The project has received endorsements from former D & D addicts like Ta-Nehisi Coates, a senior for The Atlantic, and David Ewalt, a senior editor at Forbes and author of Of Dice and Men: The Story of Dungeons and Dragons and the People Who Play It. The creators are asking for a lot: $150,000 in order to shoot the film, though they add that $500,000 will be required in order to finish it. But is that really so much compared to the $3,429,236 raised last weekend for these fantasy figurines, which can be used to play D&D?
Backers of the documentary have given $34,000 so far, with 18 days to go. Kickstarter’s website notes that, of projects that received 20 percent of their goal, 82 percent were successfully funded. And this one has received 22 percent of its goal.

Or, if you prefer, BERO: This is an open-source robot that can be wirelessly controlled through Bluetooth on an Android device—though, if successful, the developers plan to introduce an iPhone capability as well.
Marketed as “The Ultimate Smartphone Companion,” the plastic four-inch robots are voice activated and capable of reacting to smartphone notifications. They come with infrared transmitters that enable them to detect obstacles 3 to 5 inches away. They are also capable of playing WAV audio files through onboard speakers and amplifiers, and come with LED eyes headphones that light up when music is played.
The two men behind Reality Robots Limited were inspired to create the devices after seeing Google Bug Droids at Make Magazine’s annual geek extravaganza Maker Faire. With 31 days to go, backers have contributed over $10,000 toward the $38,900 pledge goal.

This one-hour theatrical show combines live performances with stop-motion animation. Scheduled to premier at the Clemente Soto Velez Theater in Manhattan in February, the show “examines the technological paradoxes of modern and archaic human life,” according to the pitch.
The project's campaign video provides a kind of object lesson in how to ask for cash on Kickstarter.
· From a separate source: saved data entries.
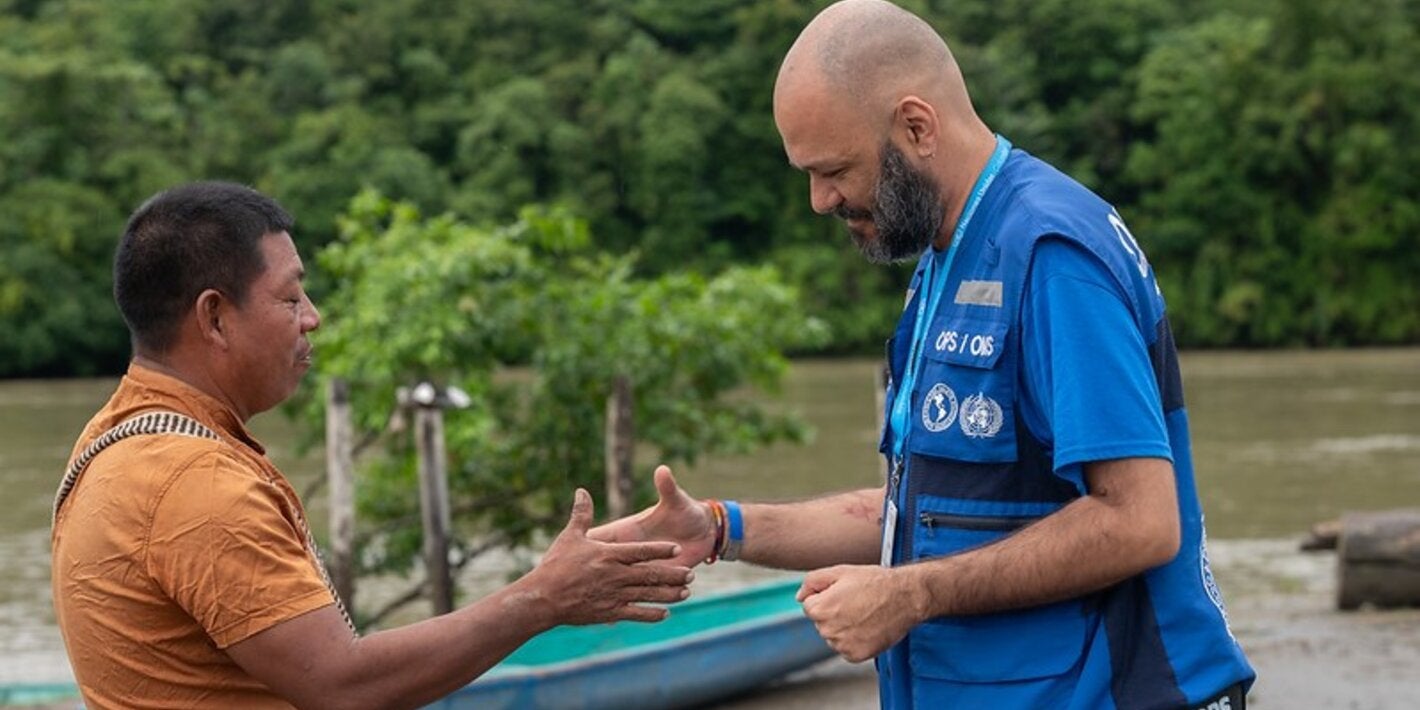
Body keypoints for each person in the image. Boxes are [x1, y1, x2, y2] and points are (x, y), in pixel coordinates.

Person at [590, 1, 1256, 708]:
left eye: (834, 169)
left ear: (916, 126)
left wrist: (910, 594)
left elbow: (1140, 522)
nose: (819, 200)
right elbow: (923, 515)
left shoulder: (1051, 255)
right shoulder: (945, 258)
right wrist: (724, 528)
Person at [51, 181, 694, 710]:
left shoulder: (116, 438)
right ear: (215, 317)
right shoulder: (195, 481)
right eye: (290, 295)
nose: (312, 316)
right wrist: (544, 598)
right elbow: (345, 684)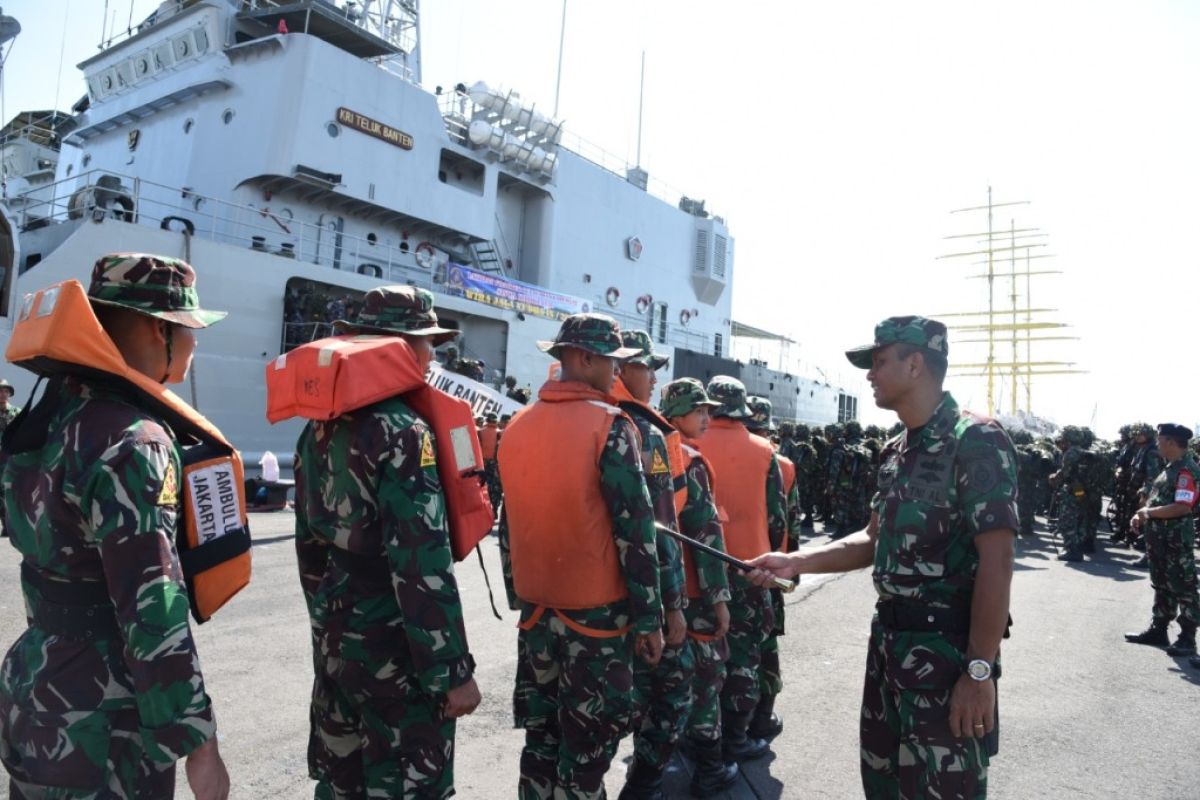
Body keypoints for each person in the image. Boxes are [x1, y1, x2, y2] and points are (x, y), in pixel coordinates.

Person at [749, 316, 1018, 800]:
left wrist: (979, 671)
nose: (869, 375)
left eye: (878, 362)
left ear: (915, 364)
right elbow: (873, 540)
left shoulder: (975, 439)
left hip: (948, 656)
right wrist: (795, 562)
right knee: (883, 787)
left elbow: (998, 563)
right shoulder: (897, 450)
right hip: (890, 650)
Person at [0, 254, 231, 799]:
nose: (194, 346)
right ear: (159, 329)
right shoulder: (135, 441)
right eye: (189, 330)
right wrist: (200, 746)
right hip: (105, 725)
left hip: (38, 694)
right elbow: (154, 608)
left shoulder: (48, 419)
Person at [294, 285, 481, 799]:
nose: (431, 357)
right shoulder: (403, 431)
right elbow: (420, 562)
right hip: (397, 652)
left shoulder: (319, 427)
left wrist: (326, 624)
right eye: (427, 344)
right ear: (401, 347)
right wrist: (451, 672)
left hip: (337, 636)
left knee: (342, 779)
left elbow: (307, 546)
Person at [498, 313, 663, 800]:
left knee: (541, 738)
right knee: (587, 749)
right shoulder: (610, 426)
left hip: (536, 616)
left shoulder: (518, 425)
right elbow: (636, 530)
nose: (617, 371)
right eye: (612, 360)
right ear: (584, 357)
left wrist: (519, 594)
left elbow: (509, 524)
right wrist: (649, 617)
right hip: (597, 622)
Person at [608, 330, 690, 800]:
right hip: (640, 603)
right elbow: (661, 530)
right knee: (670, 697)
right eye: (648, 366)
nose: (656, 376)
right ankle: (643, 787)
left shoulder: (567, 421)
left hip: (573, 605)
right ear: (620, 367)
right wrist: (673, 605)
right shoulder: (645, 432)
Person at [699, 376, 786, 762]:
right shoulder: (765, 450)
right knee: (743, 658)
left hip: (696, 571)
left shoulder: (684, 444)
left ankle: (699, 738)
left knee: (698, 655)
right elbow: (778, 520)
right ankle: (735, 739)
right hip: (750, 570)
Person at [659, 378, 739, 797]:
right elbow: (707, 539)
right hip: (693, 595)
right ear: (676, 417)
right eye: (698, 411)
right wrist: (720, 599)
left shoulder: (644, 450)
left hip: (658, 594)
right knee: (707, 677)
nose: (707, 418)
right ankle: (708, 768)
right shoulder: (687, 461)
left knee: (665, 679)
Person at [1123, 423, 1200, 657]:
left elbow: (1182, 507)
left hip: (1175, 538)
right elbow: (1157, 501)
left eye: (1160, 440)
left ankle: (1187, 638)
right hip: (1160, 539)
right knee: (1162, 583)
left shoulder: (1186, 470)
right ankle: (1159, 629)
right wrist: (1141, 513)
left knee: (1183, 586)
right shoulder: (1170, 468)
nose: (1157, 444)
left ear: (1171, 442)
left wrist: (1148, 513)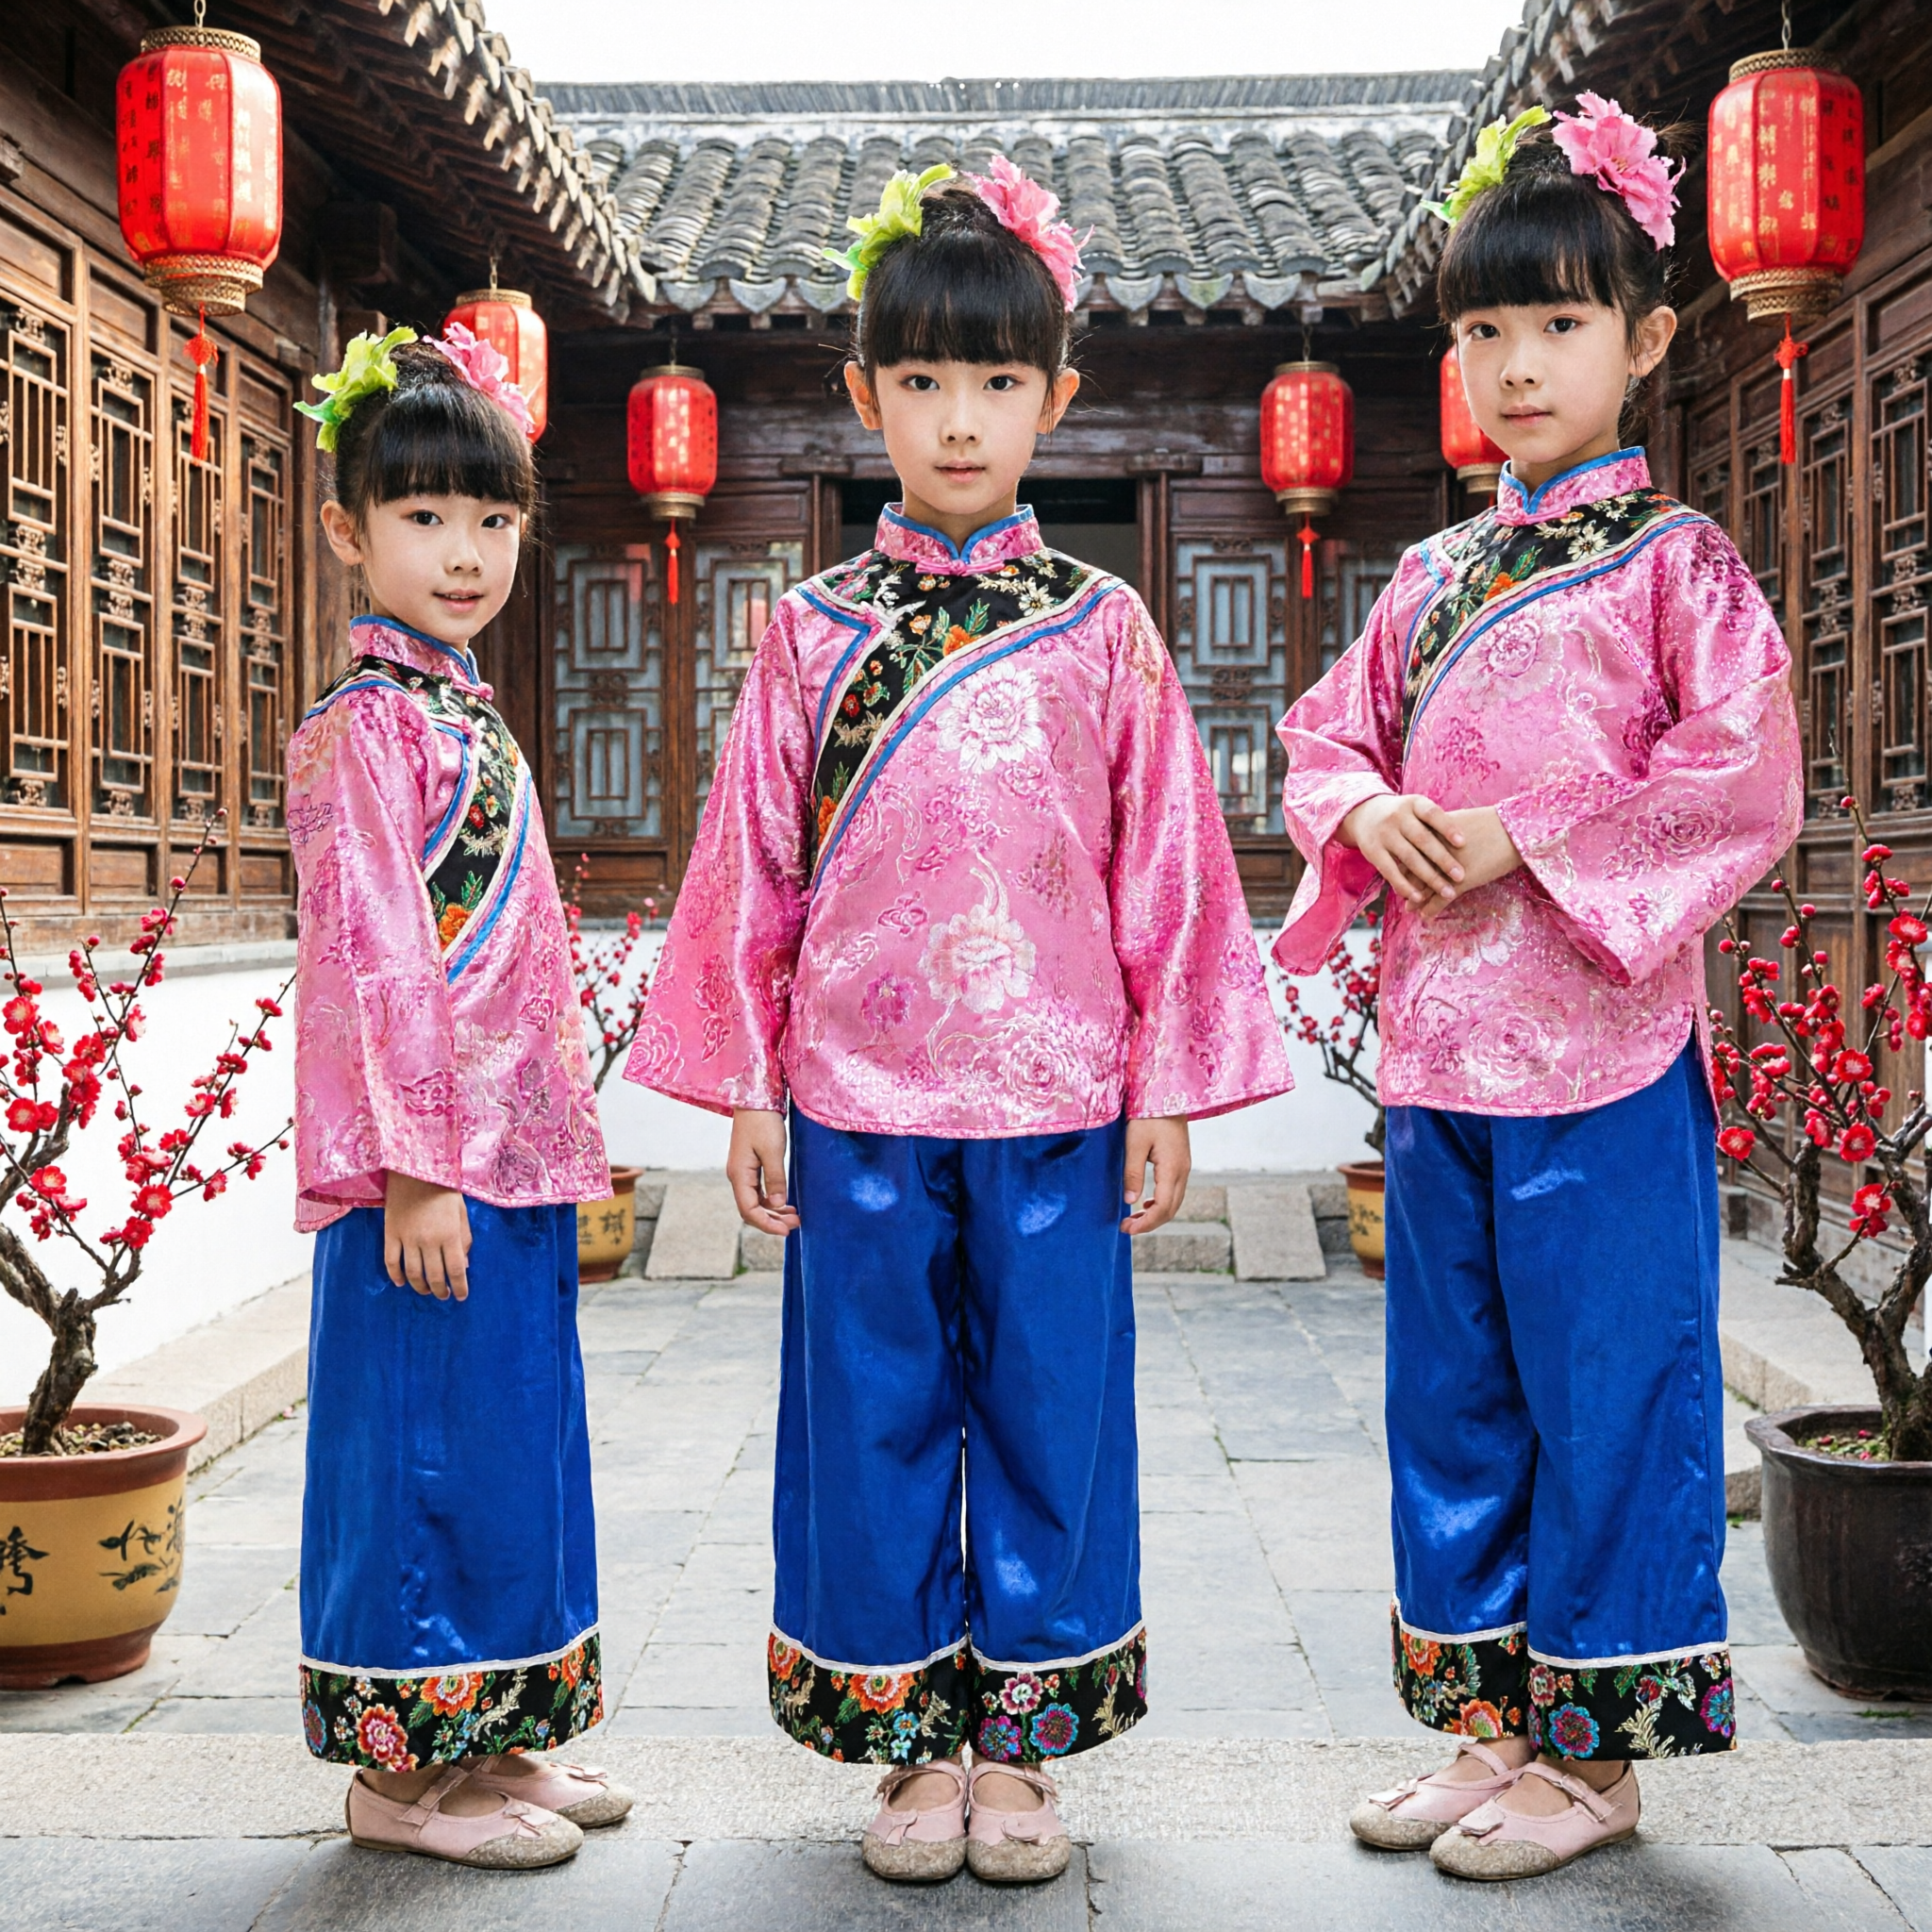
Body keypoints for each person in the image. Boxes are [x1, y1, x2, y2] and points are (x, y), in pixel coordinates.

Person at [627, 158, 1291, 1885]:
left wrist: (1168, 1089)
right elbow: (749, 869)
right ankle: (906, 1747)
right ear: (865, 396)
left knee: (1049, 1404)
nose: (959, 417)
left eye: (998, 380)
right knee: (872, 1415)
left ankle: (1028, 1745)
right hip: (853, 1097)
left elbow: (1170, 870)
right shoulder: (807, 634)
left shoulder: (1108, 628)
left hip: (1062, 1095)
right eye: (920, 380)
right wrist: (749, 1086)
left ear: (1056, 398)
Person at [1273, 99, 1803, 1881]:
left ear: (1649, 342)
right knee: (1456, 1400)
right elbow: (1320, 740)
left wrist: (1520, 834)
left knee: (1613, 1395)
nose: (1516, 364)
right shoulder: (1426, 578)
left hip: (1602, 1053)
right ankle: (1485, 1722)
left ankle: (1597, 1761)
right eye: (1486, 331)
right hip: (1439, 1063)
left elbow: (1741, 783)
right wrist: (1368, 804)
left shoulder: (1685, 573)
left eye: (1560, 325)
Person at [287, 325, 633, 1868]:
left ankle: (494, 1745)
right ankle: (397, 1781)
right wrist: (413, 1168)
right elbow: (376, 966)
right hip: (426, 1180)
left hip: (519, 1164)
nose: (468, 549)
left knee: (509, 1448)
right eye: (424, 515)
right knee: (418, 1453)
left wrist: (556, 1141)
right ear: (347, 527)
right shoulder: (357, 730)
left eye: (493, 518)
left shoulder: (468, 715)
Rather than resort to the common if frequently cringe-inducing strategy of young entrepreneurs filming themselves as they earnestly beg for money, two stoic, bearded puppets appear on a stage, one of whom heckles the other: “Ask for money, man.”
Prior to launching their campaign, Vuk Metevski and Gökçen Ergene—who make up the collaborative theater, dance, film and animation collaborative Kalpazan—had already raised $27,500 toward animation and production costs.
So what's the money for? Not every New Yorker realizes how unbelievably expensive it is to rehearse live performance here. Plenty of plays never get off the ground just because the rent and insurance on running a rehearsal put it out of reach. Kalpazan, for instance, needs another $7,500 to cover the costs of rehearsals. (They've pulled in over two grand with 21 days remaining.)

This gritty feature documentary about the underground world of bike messengers should float some New Yorkers' boats. Daniel Leeb, the founder of Cinecycle, a film production company in Brooklyn, conceived the idea for the film 10 years ago. He has been documenting the sweaty subculture ever since.
The campaign has raised over $10,000, but it’s still about $49,000 short of its ambitious $60,000 goal, which they have to reach by tomorrow. Leeb calls the sum the absolute minimum required to bring the film to completion by November. Are you the one to swoop in and save it?